- Reading passage
========================================================================

We built Formline because workout tracking usually stops at numbers: sets, reps, and weight. That data matters, but it does not tell someone whether they moved well, stayed consistent, or trained in a balanced way.
Our inspiration was a personal trainer experience that could live inside a browser. We wanted an app that helps users log their training while also using the camera to understand form, count reps, and turn each session into useful progress data.
Formline is an AI-assisted fitness tracker and form feedback prototype. A user can create an account, choose an exercise, start a live training session, and use their camera while they work out.
During a session, Formline uses pose landmarks to track movement, count reps for supported exercises, and display feedback from the backend over a WebSocket connection. When a set is completed, the app saves the set to Firestore under the signed-in user. The dashboard then loads that history to show weekly volume, recent sessions, muscle balance, and personal record trends.
The frontend is built with React, Vite, and React Router. Firebase Authentication handles sign-in, and Firestore Lite stores workout history for each user.

========================================================================

- Material shown
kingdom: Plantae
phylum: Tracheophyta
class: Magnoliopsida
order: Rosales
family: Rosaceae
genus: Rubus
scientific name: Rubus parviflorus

========================================================================

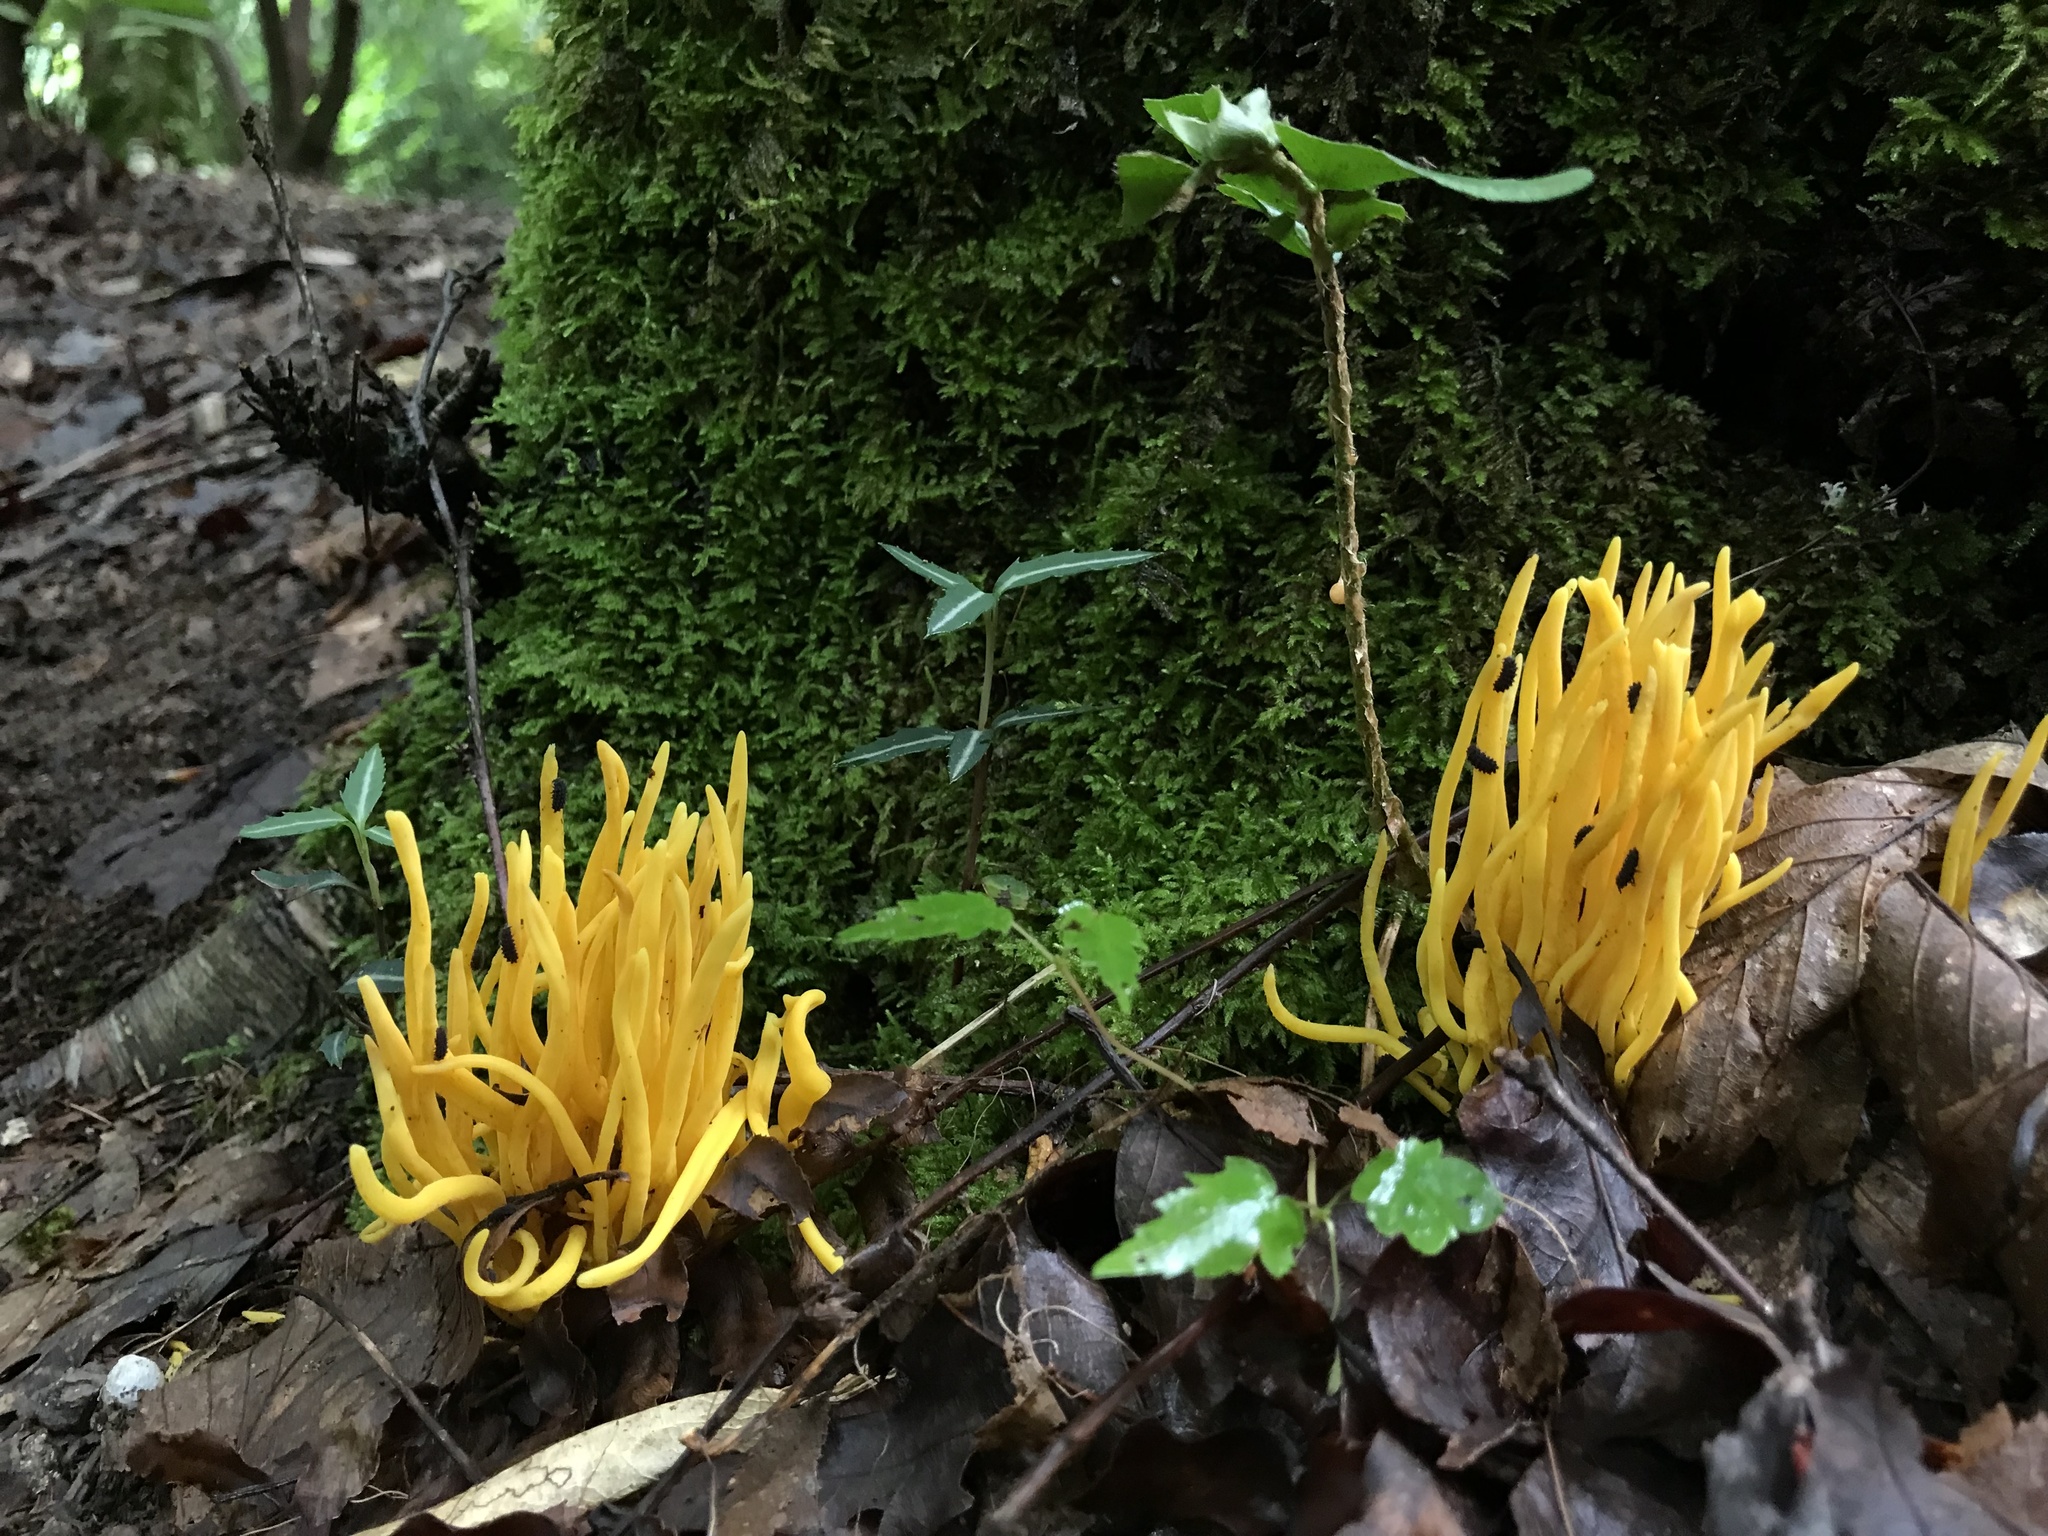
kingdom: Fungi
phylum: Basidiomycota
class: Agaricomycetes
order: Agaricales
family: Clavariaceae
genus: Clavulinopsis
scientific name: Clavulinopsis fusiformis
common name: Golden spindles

========================================================================

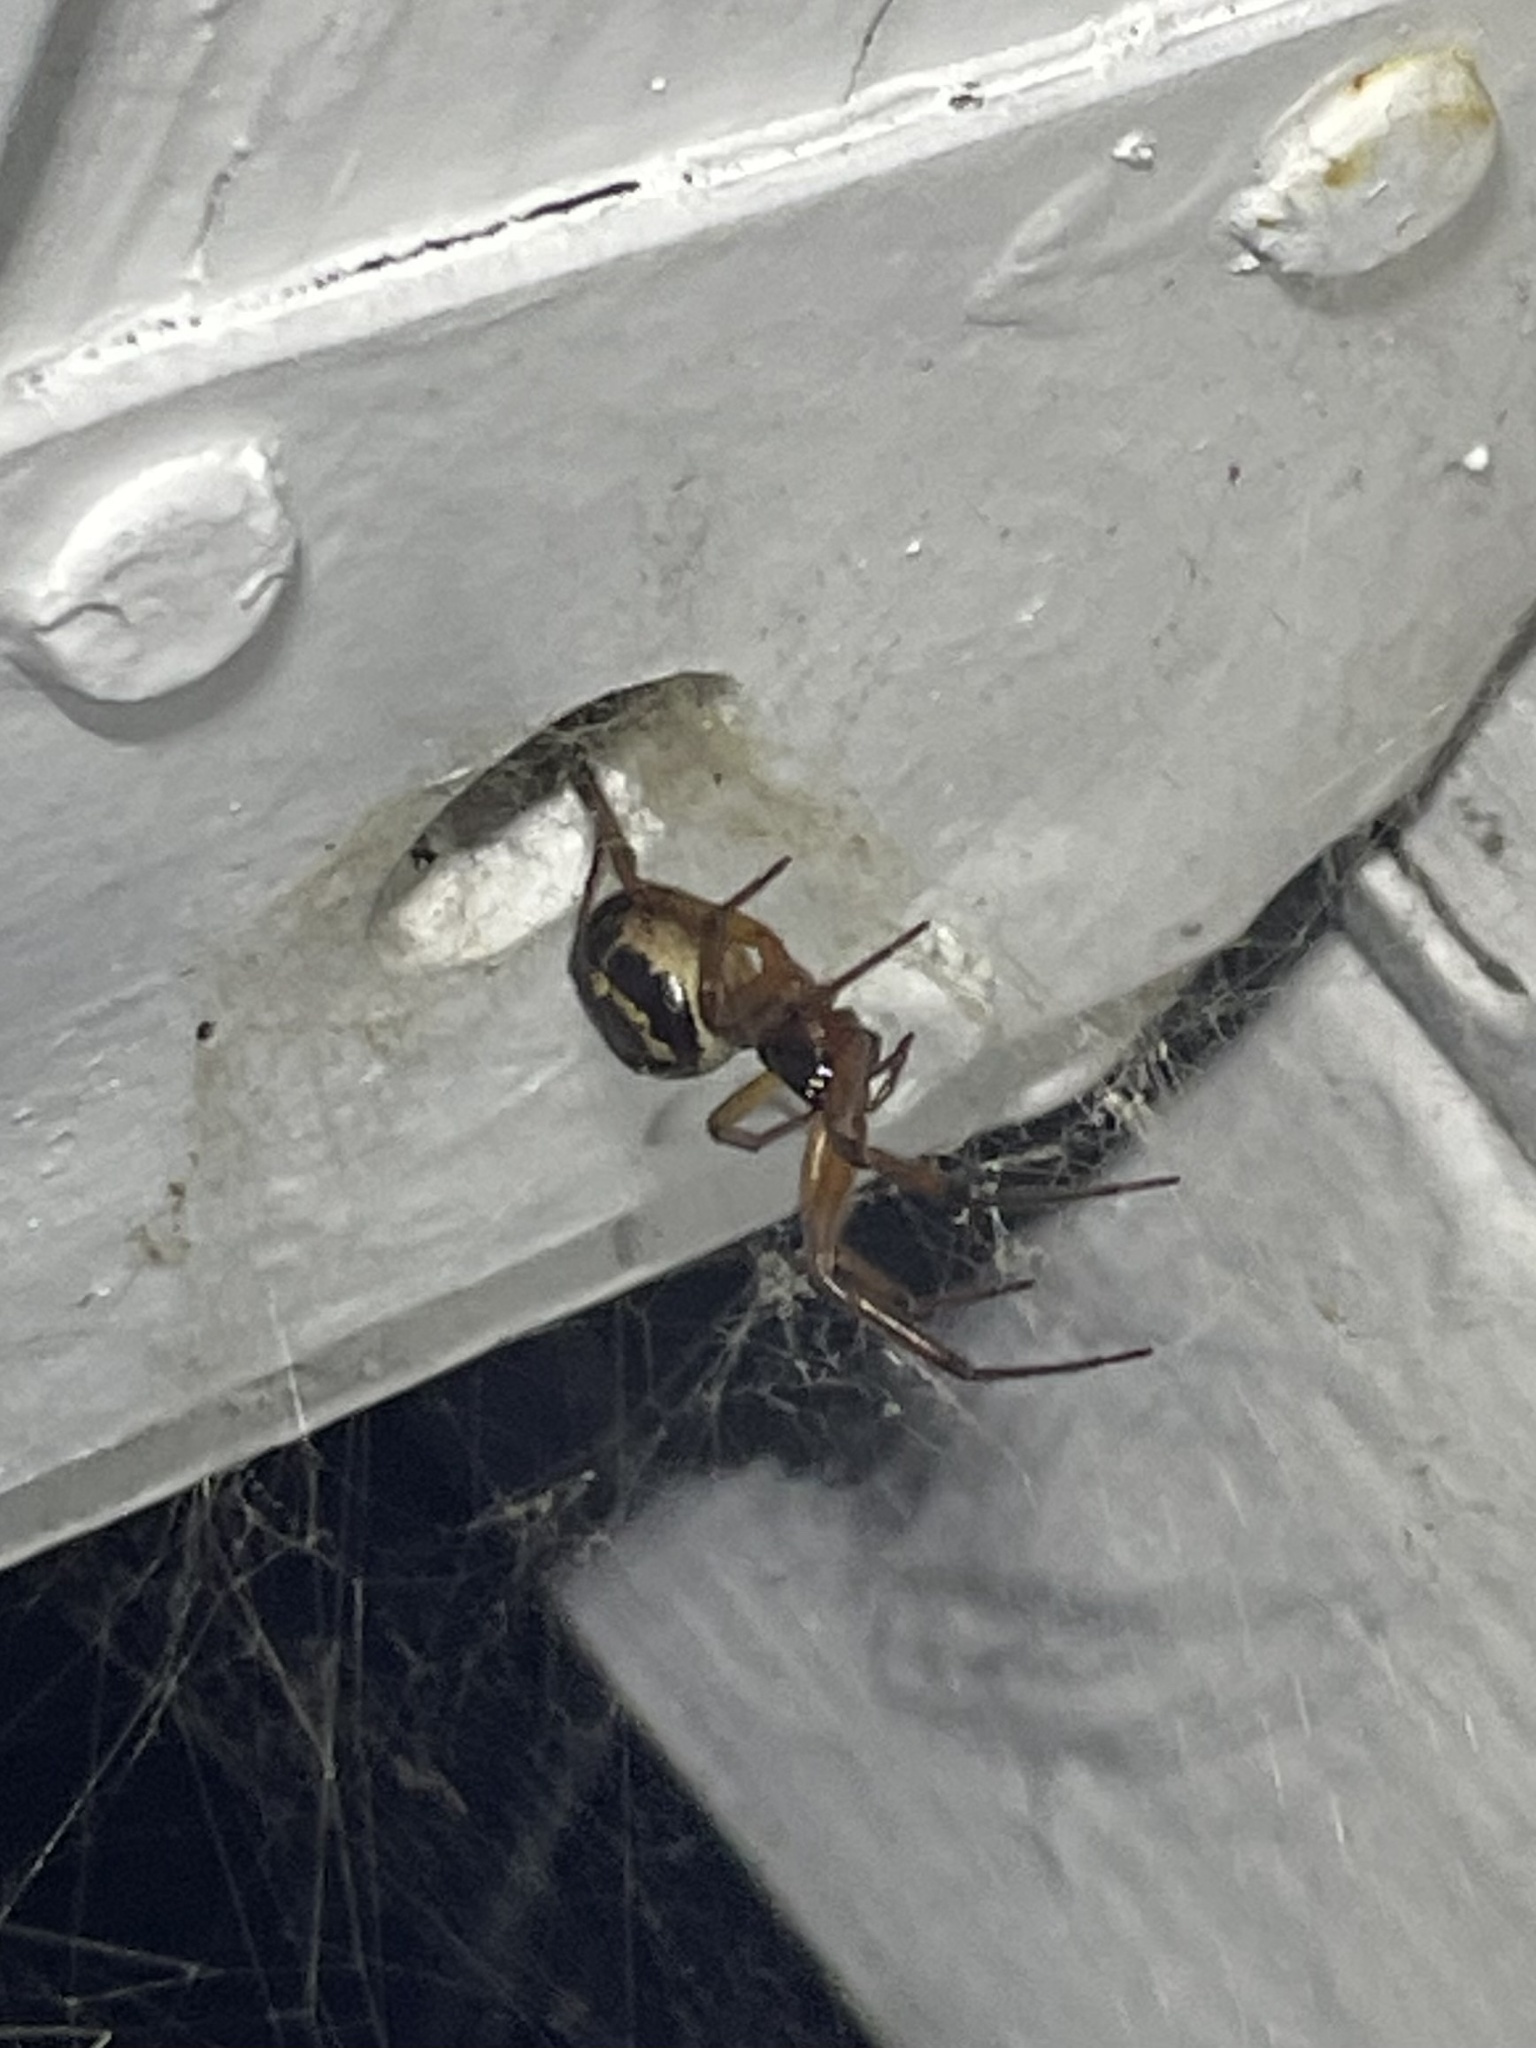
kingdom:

========================================================================

- Tasks
1) According to the Formline project description, where does the app save a set once it is completed?
2) Write out the Formline project description from "We built Formline" through "useful progress data.", swapping "personal trainer" for "private coach". Begin at the words "We built Formline" and stop after "useful progress data.".
3) Can you pick up the Formline project description after its last sentence and keep writing it?
None of the entries has any bearing on the work here.

- Numbered responses
1) In Firestore, under the signed-in user.

2)
We built Formline because workout tracking usually stops at numbers: sets, reps, and weight. That data matters, but it does not tell someone whether they moved well, stayed consistent, or trained in a balanced way.
Our inspiration was a private coach experience that could live inside a browser. We wanted an app that helps users log their training while also using the camera to understand form, count reps, and turn each session into useful progress data.

3)
The live form experience uses @mediapipe/tasks-vision in the browser to load a pose landmarker model, read camera frames, draw pose landmarks, calculate joint angles, and count reps from exercise-specific thresholds. The backend is a FastAPI app with a WebSocket endpoint that receives rep and frame events and sends feedback messages back to the session UI.
For the dashboard, we built a small data layer that saves set logs, updates edited sets, loads recent history, and transforms those logs into chart-ready training summaries.
One of the biggest issues was getting persistent history working reliably. We ran into browser-blocked Firestore WebChannel requests, so we switched the database layer to Firestore Lite because the app only needs one-shot reads and writes right now.
We also hit Firestore permission errors while syncing sets. The app was working locally, but the live Firestore rules were still blocking all reads and writes. Updating the deployed rules to allow signed-in users to access their own /users/{uid}/setLogs fixed that path.
The computer-vision side also had its own challenges. Camera permissions, model loading, WebSocket connection timing, and noisy pose landmarks all needed defensive handling so the workout screen could fail gracefully instead of breaking the session.
We are proud that Formline connects several moving parts into one usable flow: authentication, live camera tracking, rep counting, set logging, and a history dashboard.
We are also proud of the user-owned data model. Each user gets their own Firestore history, and the dashboard is no longer static mock data; it reflects sets the user actually logged.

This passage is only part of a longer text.